Sunday, February 6, 2011

Change My Mind

Yesterday made me happy. I set out to make a dance in one month, and I did. I am beyond pleased with the result. For those of you who came out last night in the epic rain, I really appreciate it. For those of you who tuned in online only to find that you couldn't watch my piece because of technical difficulties... I appreciate your effort. And for those of you who sent me an email sending me well wishes, thank you so much. I can't express how wonderful it is to know that I am supported by all of you. I mean check out my baby cousins. Who doesn't love this kind of support?!


What really made the dance though, or I should say who, is Tara. The fact is she's gorgeous, technically strong and emotionally committed. More than that though she understands my ideas and process, and is more than able to interpret those elements in performance. I told her maybe a week and a half ago that she had to dance in rehearsal as hard as she could, so that when she got to performance it would be that much more imbued with all the ideas that we had been discussing.

What were those ideas? During our first rehearsal we chatted for a bit catching up. We hadn't seen each other since mid-December, and even then we hadn't really spent much time together. As women do, we inquired about each others work and health and of course... men.

*sigh* "I've got a man story... but I can't tell it to you," I lamented. She laughed. "Good. I've got one too, that I can't tell you either."

My plan has been for Tara's solo to feed into a larger work that I'm going to produce this year called The Window Sex Project (you will hear much more about this is future posts.) The idea comes from feeling "window shopped" as a woman walking through the streets on your daily route. The project is an attempt to realistically and creatively respond to street harassment; for women to find agency through defining and celebrating their own bodies and sexuality as they see it, as opposed to how you are defined and perceived by others.

It is this idea of defining your body and sexuality for yourself that seeded Tara's solo. I told her in that same rehearsal, very simply, this dance is about your vagina.

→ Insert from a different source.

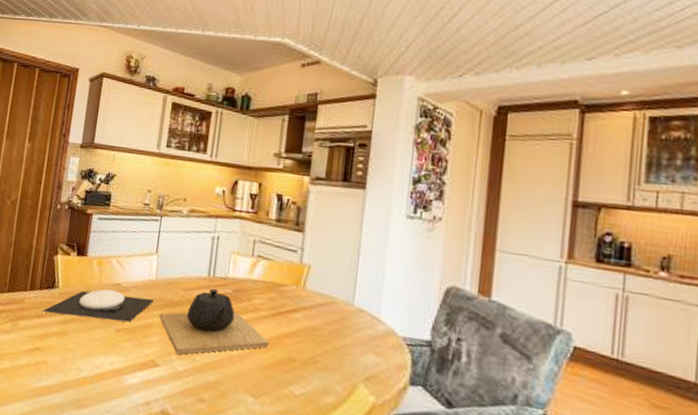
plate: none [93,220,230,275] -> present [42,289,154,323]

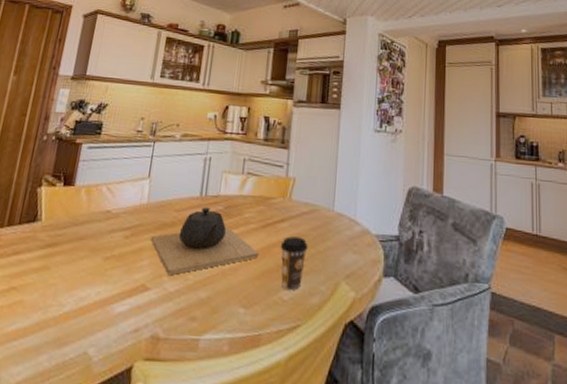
plate: present [42,289,154,323] -> none [21,217,145,249]
coffee cup: none [292,328,323,387] -> present [280,236,308,291]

I started by teaching her some lengthy phrase material that I had created in my own time. I was inspired my E. Badu's "Out My Mind, Just In Time" which begins in melancholy "I'm a recovering undercover over-lover..." That line is the story of my life with regard to my relationships with women and men, platonic and romantic. What I was finding in my own movement choices was this intense physicality that signaled some kind of guerrilla warfare in defense of my body? my heart? Other sections of movement revealed a sense of loneliness and longing, while others were about self fulfillment.

After putting together maybe 6 sections of movement material there seemed to be an ebb and flow, and uncertainty about it. Like every minute or so, Tara would just change her mind. Unlike my usual process where I will create tons of movement material and edit for conciseness and clarity, I don't think I cut any phrase or even one movement from this dance. It was all equally valid. To me it revealed the overall complexity of the self. All of the various choices and feelings and actions are what make up the whole self.

And then one day I asked Tara to tell me her man story through the form and structure of this dance. What followed were an emotional commitment and conscious decision making throughout that left me riveted. Even with no music, I could not take my eyes off of her because I didn't know what she was going to do next. I mean, yes, I knew what step was next, but I didn't know HOW she was going to do that step. Each of her choices were confident and deliberate and real. All of a sudden I wasn't putting my story on her, instead she was tapping into her own story; finding her own self in the movement.


The thing I loved the most about this creation process was time. With a 31 day commitment to this work (there were maybe only 15 in studio rehearsals) and knowing that this was just a piece of something bigger, I didn't feel a pressure to turn out a great master piece. Working with just one person, I was able to take the time to discover what this really was: a bunch of ideas about self hood and woman hood that I had not quite made sense of yet. In fact, what 20-something really has? The dance reflected that. 

What I do know though, is exactly where Change My Mind fits into The Window Sex Project. My brain is on fire these days as I delve more into all these ideas intellectually and creatively, while remaining present and aware of my daily experience. More on all that later... and I'll post a video soon too.